• **Required work**
Strip out the pictures and output each remaining line of the data word for word.

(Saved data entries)
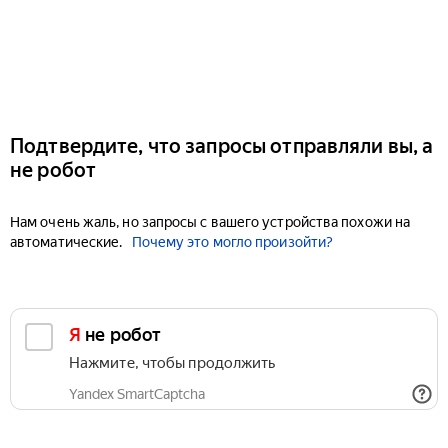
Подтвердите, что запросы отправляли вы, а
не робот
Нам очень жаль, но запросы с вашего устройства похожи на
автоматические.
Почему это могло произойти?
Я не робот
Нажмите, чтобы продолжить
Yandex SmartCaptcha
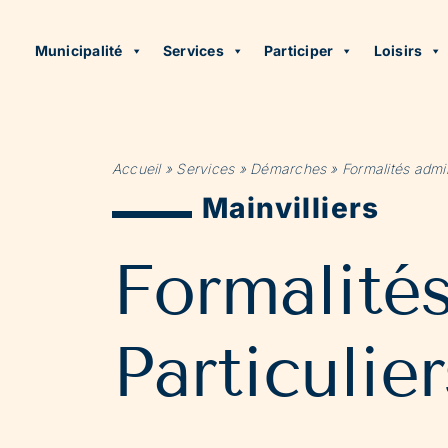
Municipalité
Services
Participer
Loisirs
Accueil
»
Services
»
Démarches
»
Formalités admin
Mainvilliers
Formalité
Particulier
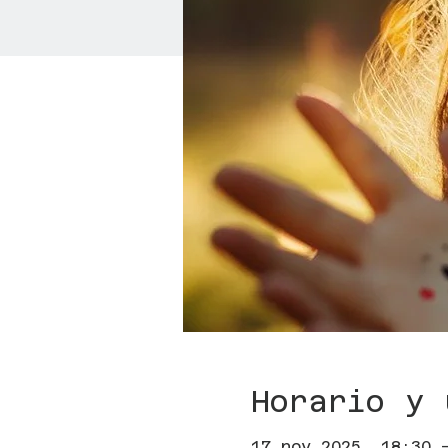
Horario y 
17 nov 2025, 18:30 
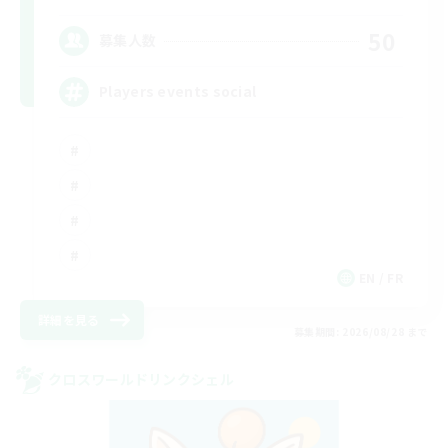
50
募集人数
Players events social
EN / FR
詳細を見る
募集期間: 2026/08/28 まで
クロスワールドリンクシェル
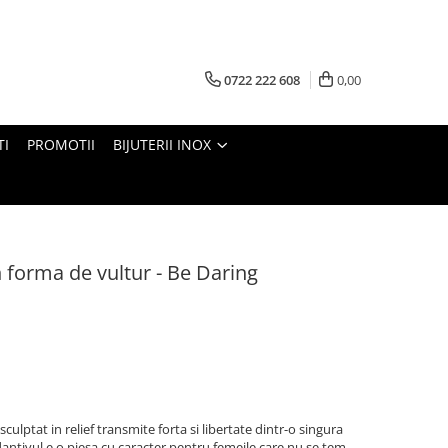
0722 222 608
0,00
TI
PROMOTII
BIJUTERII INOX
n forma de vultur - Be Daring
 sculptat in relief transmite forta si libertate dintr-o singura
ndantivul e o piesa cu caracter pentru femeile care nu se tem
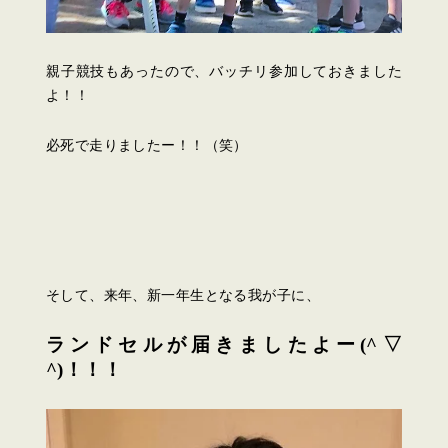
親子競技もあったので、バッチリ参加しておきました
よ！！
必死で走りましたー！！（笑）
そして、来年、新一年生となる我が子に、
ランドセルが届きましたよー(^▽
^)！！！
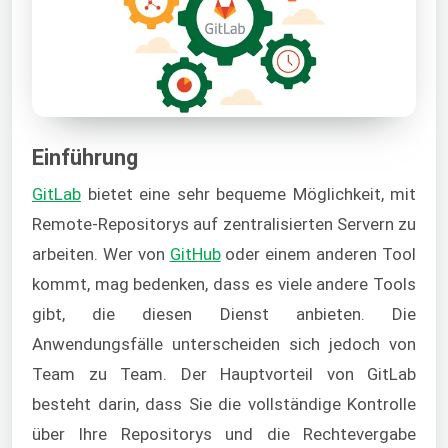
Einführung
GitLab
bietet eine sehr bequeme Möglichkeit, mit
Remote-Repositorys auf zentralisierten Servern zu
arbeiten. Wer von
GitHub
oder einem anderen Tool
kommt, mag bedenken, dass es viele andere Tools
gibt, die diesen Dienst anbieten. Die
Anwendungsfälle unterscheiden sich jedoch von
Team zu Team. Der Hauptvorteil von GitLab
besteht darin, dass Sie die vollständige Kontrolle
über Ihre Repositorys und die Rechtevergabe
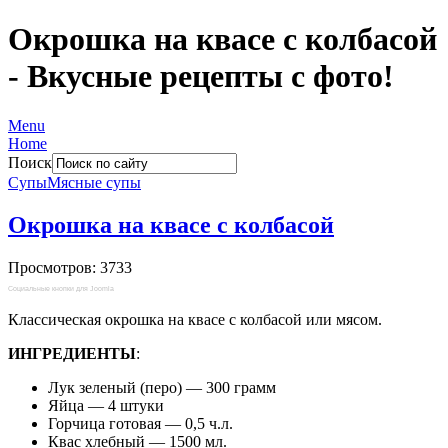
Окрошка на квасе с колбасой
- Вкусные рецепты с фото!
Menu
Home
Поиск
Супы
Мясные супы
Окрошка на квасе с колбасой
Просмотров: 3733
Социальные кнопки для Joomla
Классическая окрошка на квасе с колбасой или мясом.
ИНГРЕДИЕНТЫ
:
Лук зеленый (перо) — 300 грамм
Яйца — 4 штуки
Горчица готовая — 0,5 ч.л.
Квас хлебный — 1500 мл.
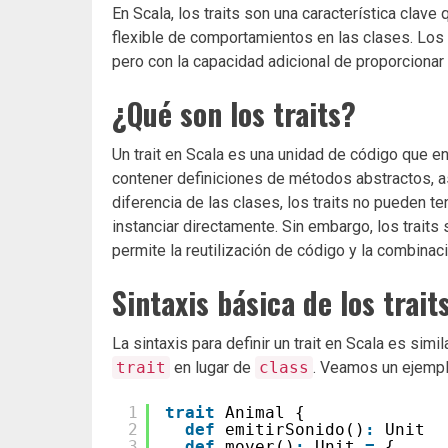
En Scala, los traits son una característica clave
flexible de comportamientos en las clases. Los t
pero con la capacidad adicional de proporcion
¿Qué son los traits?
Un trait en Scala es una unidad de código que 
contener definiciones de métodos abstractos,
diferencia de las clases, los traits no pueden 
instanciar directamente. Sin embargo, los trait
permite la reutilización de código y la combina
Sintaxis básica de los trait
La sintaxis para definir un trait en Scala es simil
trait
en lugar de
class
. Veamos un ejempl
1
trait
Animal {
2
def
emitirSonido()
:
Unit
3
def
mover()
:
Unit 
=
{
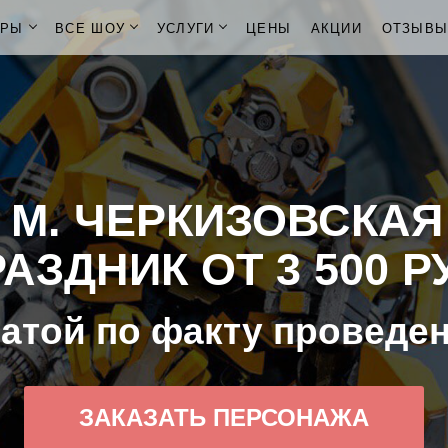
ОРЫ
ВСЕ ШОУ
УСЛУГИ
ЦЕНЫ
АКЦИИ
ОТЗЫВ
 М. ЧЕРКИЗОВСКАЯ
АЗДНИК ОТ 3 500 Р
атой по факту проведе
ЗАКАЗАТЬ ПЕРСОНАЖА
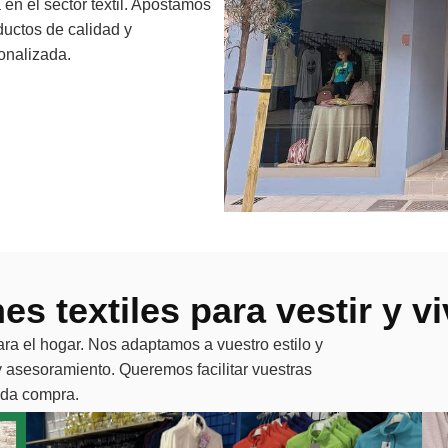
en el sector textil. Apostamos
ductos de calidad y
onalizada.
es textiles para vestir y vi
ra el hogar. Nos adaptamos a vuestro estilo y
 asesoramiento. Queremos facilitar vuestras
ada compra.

• **Exercise response**
Подтвердите, что запросы отправляли вы, а
не робот
Нам очень жаль, но запросы с вашего устройства похожи на
автоматические.
Почему это могло произойти?
Я не робот
Нажмите, чтобы продолжить
Yandex SmartCaptcha
Municipalité
Services
Participer
Loisirs
Accueil
»
Services
»
Démarches
»
Formalités admin
Mainvilliers
Formalité
Particulier
Horario y 
17 nov 2025, 18:30 
50
募集人数
Players events social
EN / FR
詳細を見る
募集期間: 2026/08/28 まで
クロスワールドリンクシェル
0722 222 608
0,00
TI
PROMOTII
BIJUTERII INOX
n forma de vultur - Be Daring
 sculptat in relief transmite forta si libertate dintr-o singura
ndantivul e o piesa cu caracter pentru femeile care nu se tem
親子競技もあったので、バッチリ参加しておきました
よ！！
必死で走りましたー！！（笑）
そして、来年、新一年生となる我が子に、
ランドセルが届きましたよー(^▽
^)！！！
Einführung
GitLab
bietet eine sehr bequeme Möglichkeit, mit
Remote-Repositorys auf zentralisierten Servern zu
arbeiten. Wer von
GitHub
oder einem anderen Tool
kommt, mag bedenken, dass es viele andere Tools
gibt, die diesen Dienst anbieten. Die
Anwendungsfälle unterscheiden sich jedoch von
Team zu Team. Der Hauptvorteil von GitLab
besteht darin, dass Sie die vollständige Kontrolle
über Ihre Repositorys und die Rechtevergabe
Окрошка на квасе с колбасой
- Вкусные рецепты с фото!
Menu
Home
Поиск
Супы
Мясные супы
Окрошка на квасе с колбасой
Просмотров: 3733
Социальные кнопки для Joomla
Классическая окрошка на квасе с колбасой или мясом.
ИНГРЕДИЕНТЫ
:
Лук зеленый (перо) — 300 грамм
Яйца — 4 штуки
Горчица готовая — 0,5 ч.л.
Квас хлебный — 1500 мл.
En Scala, los traits son una característica clave
flexible de comportamientos en las clases. Los t
pero con la capacidad adicional de proporcion
¿Qué son los traits?
Un trait en Scala es una unidad de código que 
contener definiciones de métodos abstractos,
diferencia de las clases, los traits no pueden 
instanciar directamente. Sin embargo, los trait
permite la reutilización de código y la combina
Sintaxis básica de los trait
La sintaxis para definir un trait en Scala es simil
trait
en lugar de
class
. Veamos un ejempl
1
trait
Animal {
2
def
emitirSonido()
:
Unit
3
def
mover()
:
Unit 
=
{
ОРЫ
ВСЕ ШОУ
УСЛУГИ
ЦЕНЫ
АКЦИИ
ОТЗЫВ
 М. ЧЕРКИЗОВСКАЯ
АЗДНИК ОТ 3 500 Р
атой по факту проведе
ЗАКАЗАТЬ ПЕРСОНАЖА
en el sector textil. Apostamos
ductos de calidad y
onalizada.
es textiles para vestir y vi
ra el hogar. Nos adaptamos a vuestro estilo y
 asesoramiento. Queremos facilitar vuestras
ada compra.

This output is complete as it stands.